“Il Paese sta accettando la crisi”, parola del diplomatico e giornalista Sergio Romano

il 30/01/2012 - Redazione

Testimone e protagonista diretto, diplomatico ed editorialista. In poche parole ‘un uomo di storia’. Tutto questo è Sergio Romano, una carriera infinita alle spalle con l’ingresso alla Farnesina nel 1954 e poi proseguita nelle ambasciate di mezza Europa tra Londra, Parigi e Mosca (lasciata nel 1989, anno della caduta dell’ex Unione Sovietica). In Romano si può trovare un osservatore critico e attento di tutti gli eventi che stanno caratterizzando la nostra attualità, un punto di vista lucido e obiettivo sulla realtà sociale, politica ed economica che ha caratterizzato la seconda metà dello scorso secolo fino ad oggi.

Romano, si è da poco concluso il 2011, anno in cui abbiamo celebrato i 150 anni dell’Unità d’Italia. Cosa è rimasto di questi festeggiamenti?
“Non molto di più di quello che potevo aspettarmi. Gli italiani sono generalmente bravi, quando c’è una circostanza importante si sentono coinvolti, un po’ per ragioni di buon senso e un po’ perché la retorica nazionale funziona. Ma non credo che il Paese abbia risolto i suoi problemi semplicemente ricordando bene l’anniversario dell’Unità. Abbiamo gli stessi problemi che avevamo nel 2010”.

Lei ha scritto molti libri di storia. Ci sono riferimenti e situazioni economiche e politiche del passato che ricordano la situazione attuale?
“Non credo. I confronti si possono sempre fare e a volte può essere utile farli. Ma oggi non è possibile perché quella che stiamo vivendo è la prima crisi dell’economia globalizzata. L’economia non è mai stata tanto globalizzata quanto è adesso e non ha mai coinvolto miliardi di esseri umani come ora. Quindi l’aspetto quantitativo, geografico e geopolitico della crisi è totalmente diverso rispetto a quello del passato. Attenzione ai confronti che spesso possono generare errori”.
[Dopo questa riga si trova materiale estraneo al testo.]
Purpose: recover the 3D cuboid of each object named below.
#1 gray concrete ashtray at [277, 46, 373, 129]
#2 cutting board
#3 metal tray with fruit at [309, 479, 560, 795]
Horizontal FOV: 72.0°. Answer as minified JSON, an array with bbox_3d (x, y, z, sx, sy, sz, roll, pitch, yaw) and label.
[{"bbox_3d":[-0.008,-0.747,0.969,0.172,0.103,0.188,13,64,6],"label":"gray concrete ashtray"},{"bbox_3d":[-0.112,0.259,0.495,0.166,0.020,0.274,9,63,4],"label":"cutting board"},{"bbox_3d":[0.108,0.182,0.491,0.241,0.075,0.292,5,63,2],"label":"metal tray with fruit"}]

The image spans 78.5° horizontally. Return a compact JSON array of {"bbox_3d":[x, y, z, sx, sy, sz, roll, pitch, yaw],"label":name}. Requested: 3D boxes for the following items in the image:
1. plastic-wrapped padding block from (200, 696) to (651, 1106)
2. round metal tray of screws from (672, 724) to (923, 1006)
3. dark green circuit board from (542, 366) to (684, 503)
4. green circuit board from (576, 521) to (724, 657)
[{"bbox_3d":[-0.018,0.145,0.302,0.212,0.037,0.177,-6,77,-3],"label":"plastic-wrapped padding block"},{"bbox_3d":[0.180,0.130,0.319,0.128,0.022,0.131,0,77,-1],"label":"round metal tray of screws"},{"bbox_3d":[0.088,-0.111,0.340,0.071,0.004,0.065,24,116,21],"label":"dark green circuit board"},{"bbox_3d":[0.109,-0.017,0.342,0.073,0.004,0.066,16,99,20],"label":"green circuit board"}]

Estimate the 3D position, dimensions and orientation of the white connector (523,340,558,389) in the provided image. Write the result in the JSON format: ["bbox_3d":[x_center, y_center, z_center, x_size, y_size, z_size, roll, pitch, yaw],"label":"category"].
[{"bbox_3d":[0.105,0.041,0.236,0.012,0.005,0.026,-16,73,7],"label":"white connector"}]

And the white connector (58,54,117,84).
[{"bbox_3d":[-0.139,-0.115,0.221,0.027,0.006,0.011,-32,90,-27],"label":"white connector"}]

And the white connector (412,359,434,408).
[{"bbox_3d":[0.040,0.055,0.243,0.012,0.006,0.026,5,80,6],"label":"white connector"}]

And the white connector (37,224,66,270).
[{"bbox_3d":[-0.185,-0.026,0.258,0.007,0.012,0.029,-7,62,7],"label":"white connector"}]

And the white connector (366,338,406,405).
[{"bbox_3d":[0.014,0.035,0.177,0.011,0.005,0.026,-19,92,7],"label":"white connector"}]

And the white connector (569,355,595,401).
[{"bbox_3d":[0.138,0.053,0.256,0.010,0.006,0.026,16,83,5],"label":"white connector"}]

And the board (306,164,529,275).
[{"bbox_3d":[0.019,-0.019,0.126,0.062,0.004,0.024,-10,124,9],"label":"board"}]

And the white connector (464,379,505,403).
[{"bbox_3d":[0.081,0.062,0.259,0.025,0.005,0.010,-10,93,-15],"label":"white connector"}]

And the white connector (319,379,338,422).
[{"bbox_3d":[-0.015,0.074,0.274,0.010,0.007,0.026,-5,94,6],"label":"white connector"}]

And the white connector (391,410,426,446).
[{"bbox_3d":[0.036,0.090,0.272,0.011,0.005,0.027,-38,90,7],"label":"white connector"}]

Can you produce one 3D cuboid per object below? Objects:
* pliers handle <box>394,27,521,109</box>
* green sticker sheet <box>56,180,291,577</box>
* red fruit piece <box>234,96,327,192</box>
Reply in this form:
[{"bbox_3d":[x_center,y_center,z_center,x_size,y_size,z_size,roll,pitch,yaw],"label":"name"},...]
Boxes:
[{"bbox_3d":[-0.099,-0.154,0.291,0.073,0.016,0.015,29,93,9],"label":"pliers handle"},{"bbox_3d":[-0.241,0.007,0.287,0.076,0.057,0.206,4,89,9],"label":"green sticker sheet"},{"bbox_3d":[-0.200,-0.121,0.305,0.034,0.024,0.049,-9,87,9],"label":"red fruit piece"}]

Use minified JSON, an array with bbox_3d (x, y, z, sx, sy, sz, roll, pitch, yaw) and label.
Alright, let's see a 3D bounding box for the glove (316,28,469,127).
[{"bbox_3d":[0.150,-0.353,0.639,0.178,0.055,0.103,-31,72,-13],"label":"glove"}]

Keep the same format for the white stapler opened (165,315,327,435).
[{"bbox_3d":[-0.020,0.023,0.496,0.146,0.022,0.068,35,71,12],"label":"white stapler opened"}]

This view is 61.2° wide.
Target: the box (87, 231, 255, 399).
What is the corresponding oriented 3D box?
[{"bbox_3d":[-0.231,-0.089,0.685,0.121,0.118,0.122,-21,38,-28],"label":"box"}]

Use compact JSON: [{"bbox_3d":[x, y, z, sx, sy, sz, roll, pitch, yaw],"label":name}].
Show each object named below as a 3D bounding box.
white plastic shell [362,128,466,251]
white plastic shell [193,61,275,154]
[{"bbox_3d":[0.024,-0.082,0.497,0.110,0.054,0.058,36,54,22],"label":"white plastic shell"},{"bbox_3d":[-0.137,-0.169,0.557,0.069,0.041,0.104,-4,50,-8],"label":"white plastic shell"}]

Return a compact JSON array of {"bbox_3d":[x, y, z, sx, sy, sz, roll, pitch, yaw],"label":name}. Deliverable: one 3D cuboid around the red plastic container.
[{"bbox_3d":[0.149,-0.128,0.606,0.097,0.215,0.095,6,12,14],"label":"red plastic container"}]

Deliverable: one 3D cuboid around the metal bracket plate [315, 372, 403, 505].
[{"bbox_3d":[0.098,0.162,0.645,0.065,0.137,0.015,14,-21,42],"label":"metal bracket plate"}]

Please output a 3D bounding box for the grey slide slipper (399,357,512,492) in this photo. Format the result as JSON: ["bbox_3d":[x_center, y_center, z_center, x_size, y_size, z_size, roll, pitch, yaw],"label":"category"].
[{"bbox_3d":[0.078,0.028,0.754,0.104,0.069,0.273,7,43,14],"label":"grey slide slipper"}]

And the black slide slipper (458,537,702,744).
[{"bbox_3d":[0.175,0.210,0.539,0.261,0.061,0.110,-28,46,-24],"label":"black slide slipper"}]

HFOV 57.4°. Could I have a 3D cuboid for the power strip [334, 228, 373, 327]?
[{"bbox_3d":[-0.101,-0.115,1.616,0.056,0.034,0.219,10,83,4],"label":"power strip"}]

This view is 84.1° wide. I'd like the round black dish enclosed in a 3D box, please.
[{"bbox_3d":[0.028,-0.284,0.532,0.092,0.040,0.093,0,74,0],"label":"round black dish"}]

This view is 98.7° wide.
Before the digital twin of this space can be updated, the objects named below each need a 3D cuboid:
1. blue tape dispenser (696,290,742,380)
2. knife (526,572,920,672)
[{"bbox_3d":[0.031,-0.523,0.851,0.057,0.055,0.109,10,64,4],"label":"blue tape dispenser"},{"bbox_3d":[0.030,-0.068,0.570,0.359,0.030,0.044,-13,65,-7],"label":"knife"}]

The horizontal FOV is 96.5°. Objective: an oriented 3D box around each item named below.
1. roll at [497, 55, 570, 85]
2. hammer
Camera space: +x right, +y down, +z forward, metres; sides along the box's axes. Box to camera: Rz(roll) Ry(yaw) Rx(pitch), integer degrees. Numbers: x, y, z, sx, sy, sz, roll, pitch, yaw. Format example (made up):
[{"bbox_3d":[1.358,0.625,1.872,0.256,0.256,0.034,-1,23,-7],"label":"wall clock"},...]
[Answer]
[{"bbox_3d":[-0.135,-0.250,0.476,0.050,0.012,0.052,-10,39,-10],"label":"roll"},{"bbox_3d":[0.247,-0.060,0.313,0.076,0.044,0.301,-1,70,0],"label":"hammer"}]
Sulle pagine dei maggior quotidiani nazionali la tragedia del naufragio della Costa Concordia all’Isola del Giglio. Gli italiani sono noti per essere un popolo di “santi, poeti e navigatori”: ma siamo più Schettino o più Doria?
“In sé e per sé la tragedia di questa nave non significa niente semplicemente perché è un errore umano che fa parte delle statistiche dell’umanità e sono probabilmente il più inevitabile dei fattori di crisi perché il più imprevedibile e quindi inevitabile. Detto questo il potere metaforico della nave affondata è tale, che è impossibile chiedere ai giornalisti di non fare confronti con l’Italia che affoga, che fa naufragio con il capitano della nave che si distrae quando non dovrebbe proprio come alcuni Presidenti del Consiglio hanno fatto. Questo tipo di confronto è inevitabile. Sono abbastanza giornalista per sapere che anche io avrei fatto questi confronti se avessi le spalle al muro e non sapessi di cos altro scrivere”.

Da autore di libri ed editorialista del Corriere della Sera come vede l’avvento degli e-book e dei giornali on line?
“Il libro di carta continuerà ad esistere, è troppo bello troppo utile per essere buttato via. Detto questo il libro on line è destinato ad essere maggiormente diffuso. Pensi solo ai vantaggi per le scuole. Portarsi dietro l’Ipad piuttosto che una cartella piena di libri. Quello che non sappiamo ancora è quanto rimarrà alla carta e quanto all’etere. E’ il confine che conta, perché è sul confine che si possono fare delle previsioni e degli investimenti e quello non lo sappiamo ancora e non lo sapremo fin tanto che sul mercato non ci sarà una nuova generazione interamente nuova, cioè condizionata soprattutto dalle nuove tecnologie e allora gli editori dovranno cominciare a fare dei conti. E quelli che non li avranno fatti per tempo non avranno grandi possibilità di sopravvivere”.

Concludiamo con una domanda sull’attualità. Quale è il suo commento sulla situazione economica del Paese?
“Contrariamente a quello che l’apparenza dice, il Paese sta accettando le conseguenze della crisi. Ci sono proteste di categorie che sono o si ritengono particolarmente colpite dalla crisi ma sostanzialmente mi sembra che il Paese accetti le misure severe rese necessarie dalla crisi più di quanto non accada altrove”.